Now settled in his retirement, he often leaves the dinner table for the laundry room, where he’s “off to save the world again.” That’s where Hug monitors the telescopes from a computer screen. Many nights he spends five or six hours looking at what’s coming through, guzzling coffee and jerking awake to the rumbles and clangs of the washing machine.
He shrugs off sleep, telling himself he’ll catch up during the rainy season.
Gary Hug photographed the sky from his backyard in Kansas.
Credit: Gary Hug
A potentially hazardous asteroid
But sometimes adrenaline is all he needs to stay up.
One cold, clear night in January 2013, he found a “potentially hazardous asteroid.” Most asteroids are of no consequence to Earth, but a small percentage of big ones come within 4.6 million miles of Earth’s orbit around the sun. This one was estimated to be at least as big as the Statue of Liberty.
He rushed to submit his data to the Minor Planet Center, which beat the Catalina Sky Survey, a NASA-funded program based at the University of Arizona, by several hours. Like ships passing in the night, he told his wife the news as he crawled into bed and she was starting her day.
To find such a significant and rare object was one of the most thrilling moments in his life. He likens the feeling to panning for gold or finding a diamond in a pile of junk.
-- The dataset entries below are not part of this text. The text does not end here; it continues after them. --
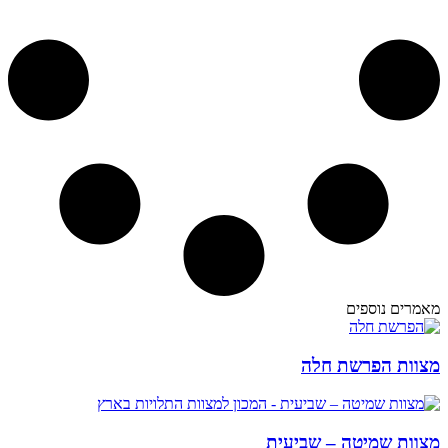
מאמרים נוספים
מצוות הפרשת חלה
מצוות שמיטה – שביעית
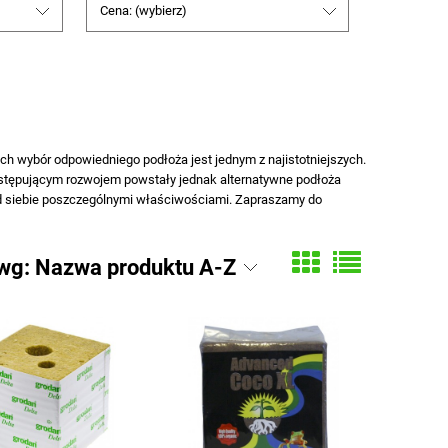
Cena: (wybierz)
ch wybór odpowiedniego podłoża jest jednym z najistotniejszych.
 postępującym rozwojem powstały jednak alternatywne podłoża
od siebie poszczególnymi właściwościami. Zapraszamy do
 wg:
Nazwa produktu A-Z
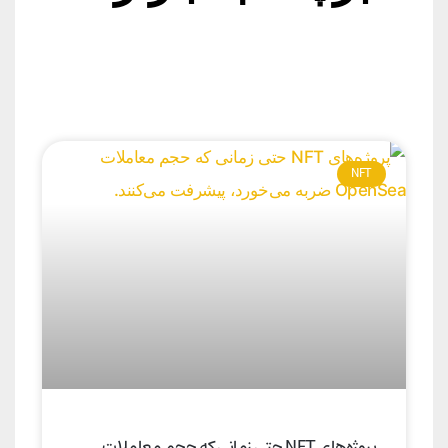
NFT
پروژه‌های NFT حتی زمانی که حجم معاملات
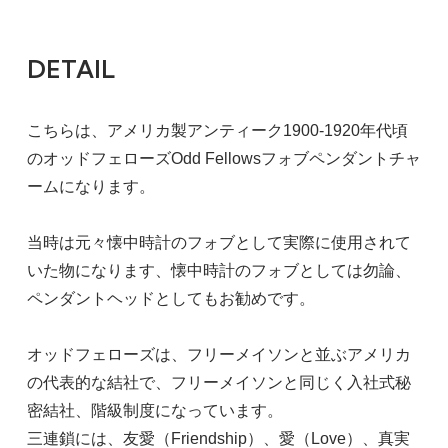
DETAIL
こちらは、アメリカ製アンティーク1900-1920年代頃
のオッドフェローズOdd Fellowsフォブペンダントチャ
ームになります。
当時は元々懐中時計のフォブとして実際に使用されて
いた物になります、懐中時計のフォブとしては勿論、
ペンダントヘッドとしてもお勧めです。
オッドフェローズは、フリーメイソンと並ぶアメリカ
の代表的な結社で、フリーメイソンと同じく入社式秘
密結社、階級制度になっています。
三連鎖には、友愛（Friendship）、愛（Love）、真実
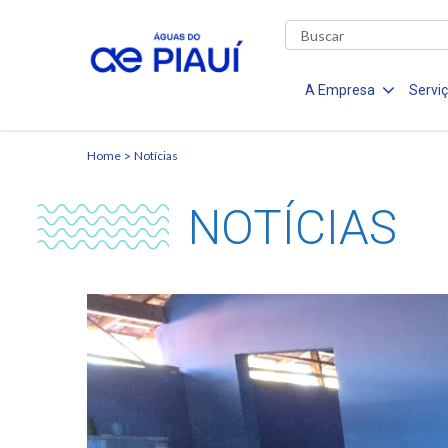
A Empresa
Servi
Home
Notícias
NOTÍCIAS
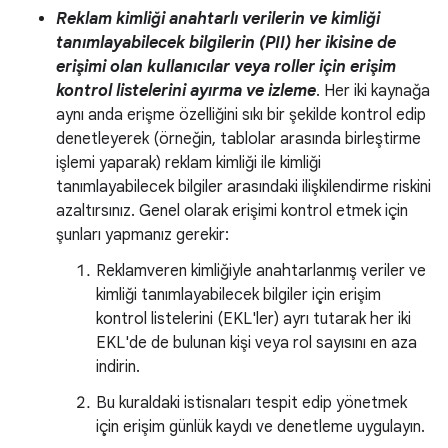
Reklam kimliği anahtarlı verilerin ve kimliği
tanımlayabilecek bilgilerin (PII) her ikisine de
erişimi olan kullanıcılar veya roller için erişim
kontrol listelerini ayırma ve izleme
. Her iki kaynağa
aynı anda erişme özelliğini sıkı bir şekilde kontrol edip
denetleyerek (örneğin, tablolar arasında birleştirme
işlemi yaparak) reklam kimliği ile kimliği
tanımlayabilecek bilgiler arasındaki ilişkilendirme riskini
azaltırsınız. Genel olarak erişimi kontrol etmek için
şunları yapmanız gerekir:
Reklamveren kimliğiyle anahtarlanmış veriler ve
kimliği tanımlayabilecek bilgiler için erişim
kontrol listelerini (EKL'ler) ayrı tutarak her iki
EKL'de de bulunan kişi veya rol sayısını en aza
indirin.
Bu kuraldaki istisnaları tespit edip yönetmek
için erişim günlük kaydı ve denetleme uygulayın.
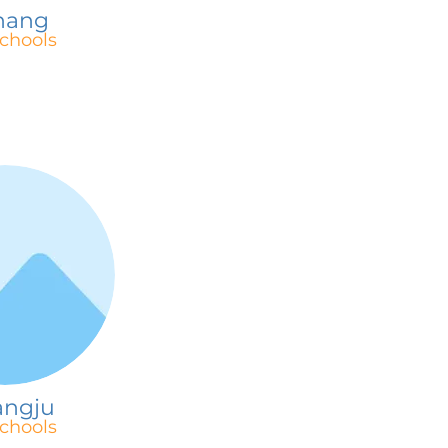
hang
chools
ngju
chools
“Main belt asteroids, while they’re fun to discover, they’re kind of a dime a dozen,” he said.
He often leaves the dinner table for the laundry room, where he’s off to save the world again.
Among his accomplishments, Hug also discovered a comet, an icy dirtball that formed in the outer solar system, with a fellow club member, Graham Bell. Now known as Comet Hug-Bell 178P, it’s a faint comet whose orbit is determined by the gravitational pull of Jupiter and returns every seven years.
Small world of astronomy
Stephens has accolades, too, (as well as a namesake asteroid), but some of the highlights of his asteroid hunts have been the special people he’s met along the way.
Bob Stephens photographs the starry night sky over the Mojave Desert in California.
Credit: Bob Stephens
In 2010, he was in Northern Chile at the Cerro Tololo Inter-American Observatory with astronomer Linda French when they spotted 878 Mildred, a main-belt asteroid that became famous for getting lost. The asteroid was discovered in 1916 by astronomers Seth Nicholson and Harlow Shapley, who named the rock after his then infant daughter, Mildred.
Mildred, the asteroid, was rediscovered 75 years later in 1991.
Stephens did a “light curve” on the asteroid, which plots its brightness as it sails through space. Such an analysis can reveal whether an asteroid is alone or has something else orbiting it, how fast it’s rotating, and whether it’s solid or a loose pile of rubble. A paper published on the analysis stated that the asteroid is part of the “Mildred family,” a subgroup of objects composed of perhaps 1,200 members.
Mildred, the person, had not gone off the grid.
Through connections in the tight-knit astronomy community, Stephens learned that Mildred, the person, had not gone off the grid like her asteroid. He sent her a letter with a copy of the paper. Mildred Shapley Matthews had apparently followed in her parents’ footsteps, becoming a writer and editor of astronomy books.
“I’m shocked upon reading your paper to learn that I have a family,” the nonagenarian wrote in a letter back to him. “Shows how far behind I have slipped while science marches on.”
Stephens later met her in person for lunch to talk shop.
“It’s things like that which are more fun than even the supposed discoveries,” he said.